What is being asked – Output the records exactly, and drop each picture.

Listed records –
-*-*-

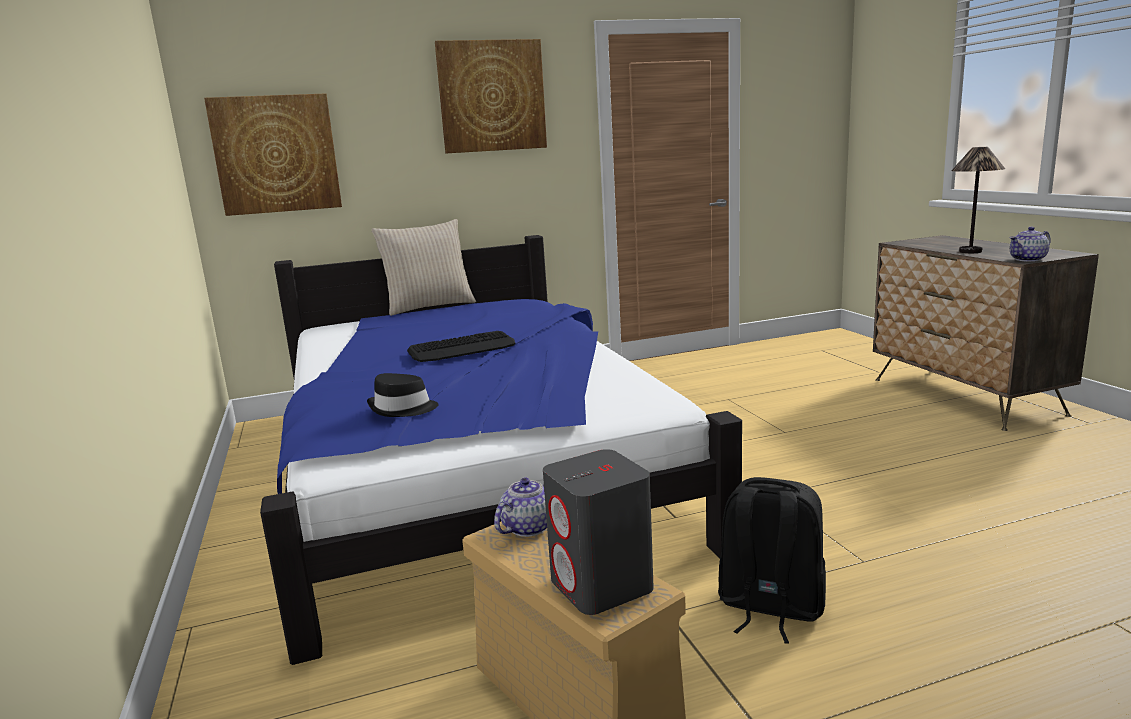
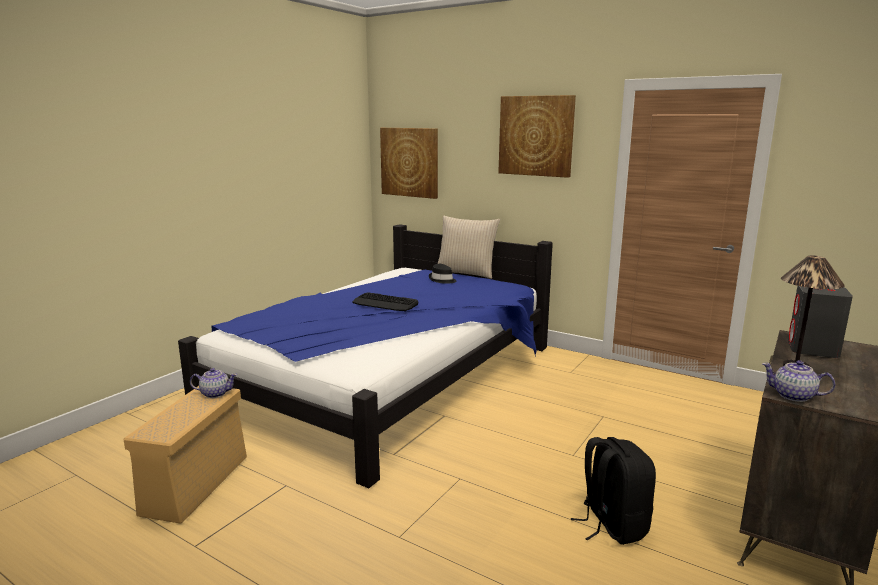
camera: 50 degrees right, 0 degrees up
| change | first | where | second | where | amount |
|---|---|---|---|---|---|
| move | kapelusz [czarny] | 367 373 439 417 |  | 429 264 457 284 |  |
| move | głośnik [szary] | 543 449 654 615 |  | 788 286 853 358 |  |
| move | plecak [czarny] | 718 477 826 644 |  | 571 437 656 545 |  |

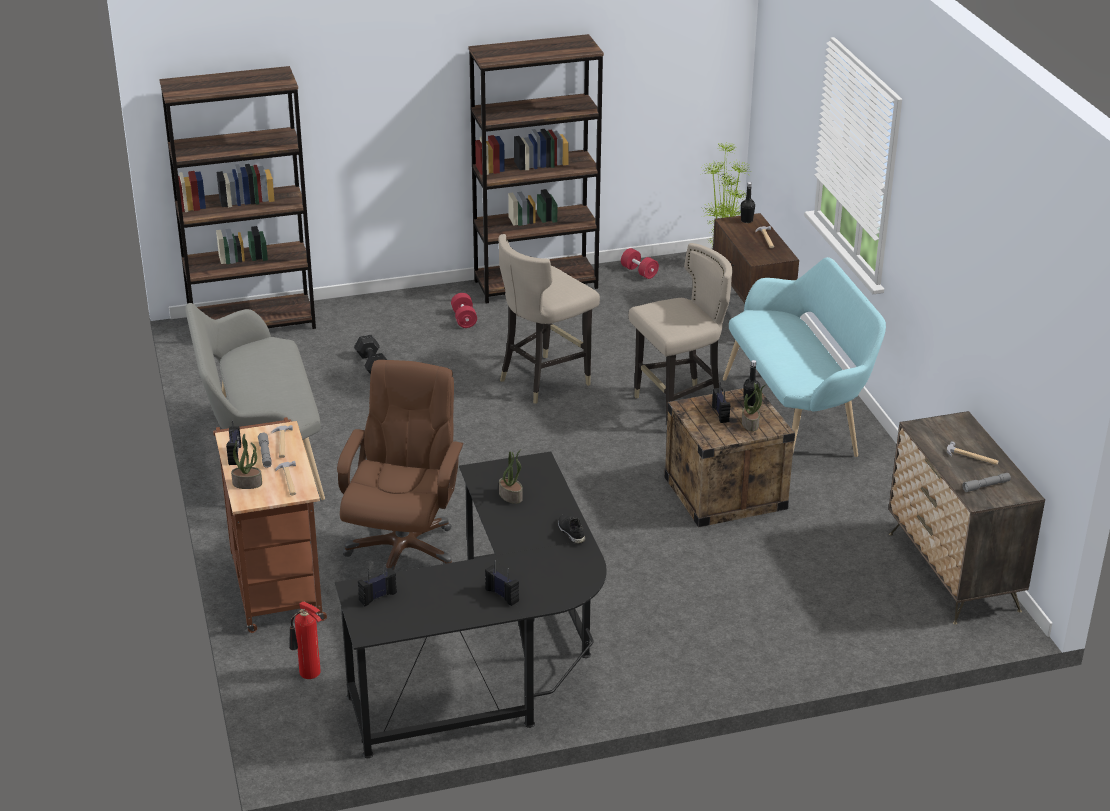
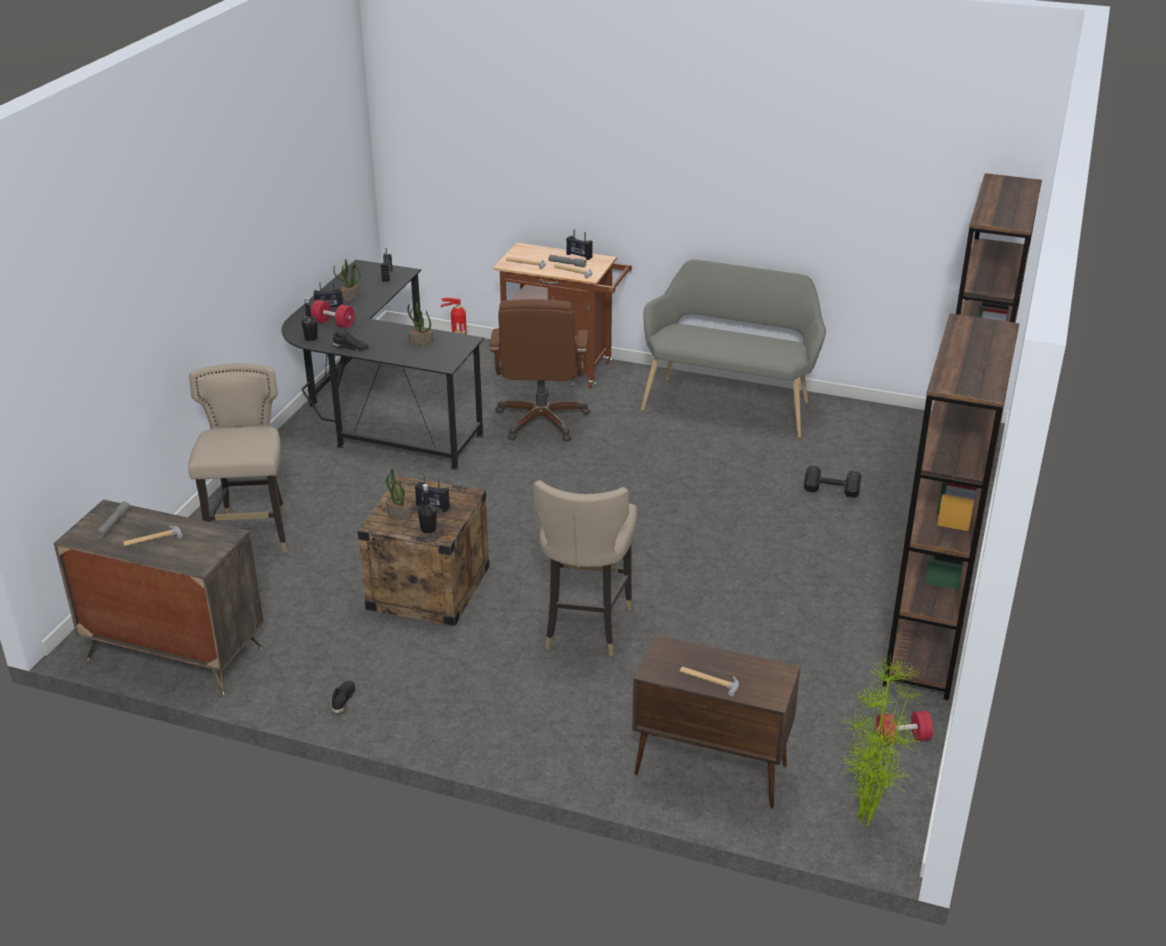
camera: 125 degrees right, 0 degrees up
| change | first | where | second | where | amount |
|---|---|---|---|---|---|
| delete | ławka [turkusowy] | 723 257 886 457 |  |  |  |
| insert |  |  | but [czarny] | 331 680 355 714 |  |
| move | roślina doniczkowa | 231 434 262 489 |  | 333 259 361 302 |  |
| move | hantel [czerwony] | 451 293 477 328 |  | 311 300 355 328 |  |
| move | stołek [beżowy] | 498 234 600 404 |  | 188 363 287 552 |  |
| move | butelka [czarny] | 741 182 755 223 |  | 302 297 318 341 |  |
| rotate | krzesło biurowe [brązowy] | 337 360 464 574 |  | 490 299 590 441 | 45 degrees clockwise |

-*-*-

Task response –
camera: 50 degrees right, 0 degrees up
| change | first | where | second | where | amount |
|---|---|---|---|---|---|
| move | kapelusz [czarny] | 367 373 439 417 |  | 429 264 457 284 |  |
| move | głośnik [szary] | 543 449 654 615 |  | 788 286 853 358 |  |
| move | plecak [czarny] | 718 477 826 644 |  | 571 437 656 545 |  |

camera: 125 degrees right, 0 degrees up
| change | first | where | second | where | amount |
|---|---|---|---|---|---|
| delete | ławka [turkusowy] | 723 257 886 457 |  |  |  |
| insert |  |  | but [czarny] | 331 680 355 714 |  |
| move | roślina doniczkowa | 231 434 262 489 |  | 333 259 361 302 |  |
| move | hantel [czerwony] | 451 293 477 328 |  | 311 300 355 328 |  |
| move | stołek [beżowy] | 498 234 600 404 |  | 188 363 287 552 |  |
| move | butelka [czarny] | 741 182 755 223 |  | 302 297 318 341 |  |
| rotate | krzesło biurowe [brązowy] | 337 360 464 574 |  | 490 299 590 441 | 45 degrees clockwise |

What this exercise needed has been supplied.